Venture capital firm Andreessen Horowitz is seeking to raise $2 billion for a new cryptocurrency fund despite a severe market downturn, according to sources. The planned fund from its blockchain arm, a16z Crypto, is smaller than its 2022 fund but reflects a strategy to adapt faster to shifting market narratives. This move comes as overall crypto venture funding has sharply declined.
Andreessen Horowitz is moving forward with a new crypto-focused fundraising effort amid a major market contraction. The firm’s a16z Crypto unit aims to close its fifth dedicated fund by mid-2026, according to a recent report.
This latest target is significantly smaller than its previous $4.5 billion fund from 2022. The company has shifted to a shorter fundraising cycle to remain flexible to ever-changing crypto narratives.
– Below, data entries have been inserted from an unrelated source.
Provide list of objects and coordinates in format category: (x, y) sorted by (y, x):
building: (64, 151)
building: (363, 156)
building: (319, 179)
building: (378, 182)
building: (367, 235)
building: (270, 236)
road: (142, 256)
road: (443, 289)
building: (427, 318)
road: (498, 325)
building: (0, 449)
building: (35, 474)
The crypto market has seen more than $2 trillion wiped from its total capitalization since its peak. This downturn follows the firm’s major investments in Web3, a vision promoted by a16z crypto chief Chris Dixon.
Many of those investments have not panned out as planned. Notably, decentralized social platform Farcaster returned $180 million to investors after selling its infrastructure in January.
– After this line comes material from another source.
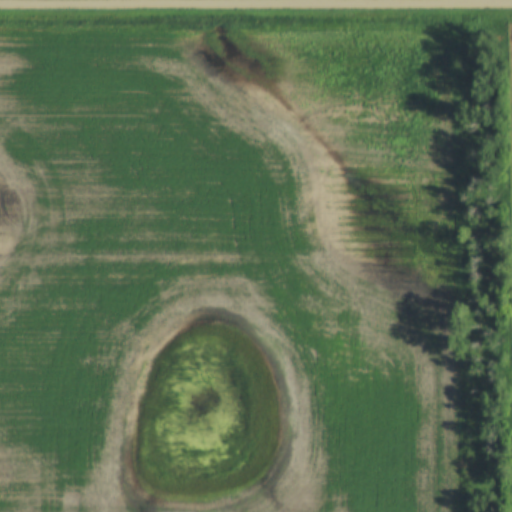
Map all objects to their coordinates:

Other venture firms are also adjusting their investment theses. Wall Street and venture capitalists have lately narrowed their focus to areas like stablecoins and real-world asset tokenization.
Some are exploring non-crypto technology entirely. Co-founder of Multicoin Capital, Kyle Samani, stepped down in February to explore new areas like AI and robotics.
Paradigm is reportedly expanding into artificial intelligence and robotics with its latest fund. a16z itself raised over $15 billion in January to invest in technologies it deemed critical, including AI and crypto.
The firm recently highlighted crypto and AI as major themes for 2026. It expected AI to automate cybersecurity and privacy to become the “most important moat in crypto.”
Overall crypto startup fundraising has declined markedly. Data from DeFiLlama shows startups raised $895 million in February, down almost 40% from the previous month.